When it comes to U.S. patents, America is no longer No.1. Last year, for the first time, the U.S. Patent & Trademark Office issued more patents to foreigners than to Americans.
And the rest of the world is expected to widen its lead over the U.S. as manufacturing and research and development continue to migrate to emerging markets.
While the U.S. is still the biggest recipient of patents -- and holds the most valuable ones, according to analysis by Ocean Tomo, a firm that measures the worth of intellectual property -- the slippage comes amid recent reports that show the U.S. losing its edge when it comes to innovation.
Among them: a study by the National Association of Manufacturers and Boston Consulting Group that ranks the U.S. eighth, with Singapore, South Korea, and Switzerland at the top.
"If I were a policymaker, I would be paying attention to this," says Wendi Backler, global leader of BCG's intellectual property practice.
Asian R&D
The role reversal is due mostly to an upsurge in patents to inventors in Japan, South Korea, and China, and a decline in the U.S. for the second year in a row.
All told, American inventors received 92,000 patents in 2008, down 1.8% from the year before and a rise of just 1.4% over the past decade. Meantime, patients issued to foreigners rose 4.5%, to 93,244, in 2008 and 28.6% since 1998.
South Korea's gains have been most dramatic. In 1978, Korean inventors obtained 13 U.S. patents. By 1998, that number had grown to 3,362. Korea's total jumped another 2.5 times, to 8,731, last year, vaulting it to third place in patents awarded to foreign countries.
Only Japan (36,679) and Germany (10,086) had more. (See the complete data on 2008 patent awards.)
Intellectual property lawyers and consultants attribute the patent trends to the rise in factory operations and, more recently, R&D activities in Asia and other developing areas.
BCG, for instance, recently conducted another study, as part of BusinessWeek's Most Innovative Companies ranking. Asian executives chose innovation as a Top 3 priority in 68% of their responses vs. 61% from North American respondents.
Also at work are changes in corporate strategy. To reduce royalty payments to American patent holders and protect intellectual property in their home countries, these experts say, more foreign countries are seeking U.S. patents.
American patent awards may be dropping for another reason.

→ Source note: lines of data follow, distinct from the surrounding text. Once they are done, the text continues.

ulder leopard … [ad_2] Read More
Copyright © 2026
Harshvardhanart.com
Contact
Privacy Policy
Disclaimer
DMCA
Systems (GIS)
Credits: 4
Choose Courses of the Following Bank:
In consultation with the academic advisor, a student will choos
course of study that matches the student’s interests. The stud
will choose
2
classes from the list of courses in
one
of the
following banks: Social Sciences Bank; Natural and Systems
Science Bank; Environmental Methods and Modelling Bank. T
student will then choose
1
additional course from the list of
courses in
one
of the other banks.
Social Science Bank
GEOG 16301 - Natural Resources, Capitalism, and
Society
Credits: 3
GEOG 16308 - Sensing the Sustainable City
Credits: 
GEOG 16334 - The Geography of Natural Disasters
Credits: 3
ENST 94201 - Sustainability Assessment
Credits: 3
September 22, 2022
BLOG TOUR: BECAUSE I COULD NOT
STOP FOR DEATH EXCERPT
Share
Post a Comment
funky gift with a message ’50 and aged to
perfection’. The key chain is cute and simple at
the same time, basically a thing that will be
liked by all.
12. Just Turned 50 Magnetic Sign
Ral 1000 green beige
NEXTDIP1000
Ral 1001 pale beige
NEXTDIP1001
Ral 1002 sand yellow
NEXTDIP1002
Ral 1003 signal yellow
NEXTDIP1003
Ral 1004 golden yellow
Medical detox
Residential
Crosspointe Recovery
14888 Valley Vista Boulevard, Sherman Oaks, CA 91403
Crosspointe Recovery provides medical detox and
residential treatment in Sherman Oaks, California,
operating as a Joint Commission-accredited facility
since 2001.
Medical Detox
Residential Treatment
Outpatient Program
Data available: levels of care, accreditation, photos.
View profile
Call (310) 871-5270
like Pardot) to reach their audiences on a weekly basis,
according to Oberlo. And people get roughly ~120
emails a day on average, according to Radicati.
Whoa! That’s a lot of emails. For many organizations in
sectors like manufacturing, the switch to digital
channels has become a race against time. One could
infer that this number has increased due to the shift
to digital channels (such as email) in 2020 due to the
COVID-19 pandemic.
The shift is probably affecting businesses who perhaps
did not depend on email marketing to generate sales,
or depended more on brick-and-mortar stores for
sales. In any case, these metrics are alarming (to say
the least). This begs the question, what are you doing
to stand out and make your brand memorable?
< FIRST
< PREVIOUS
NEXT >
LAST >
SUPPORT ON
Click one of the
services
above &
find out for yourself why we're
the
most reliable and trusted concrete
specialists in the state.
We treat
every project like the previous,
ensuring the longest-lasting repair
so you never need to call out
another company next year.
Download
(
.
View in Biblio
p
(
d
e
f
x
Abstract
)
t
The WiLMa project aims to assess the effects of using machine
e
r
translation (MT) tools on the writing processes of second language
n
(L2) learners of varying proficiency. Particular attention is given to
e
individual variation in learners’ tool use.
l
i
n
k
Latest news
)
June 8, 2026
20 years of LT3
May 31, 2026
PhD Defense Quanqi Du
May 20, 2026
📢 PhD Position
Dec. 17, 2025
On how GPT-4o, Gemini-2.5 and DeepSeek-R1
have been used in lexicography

"A lot of U.S. companies are cost-conscious and are not filing for patents on everything," says Christopher J. Renk, an IP attorney at Chicago law firm Banner & Witcoff. Instead, they are seeking protection only on breakthroughs that seem most valuable and therefore worth the two years it takes to procure a patent.
Jonathan A. Barney, managing director of Ocean Tomo and founder of PatentRatings (who holds a dozen patents himself, including one for a wireless magic wand), doesn't foresee the U.S. reclaiming its patent title any time soon.
"As long as globalization and offshoring of manufacturing continue," he says, "I would expect today's trends to continue."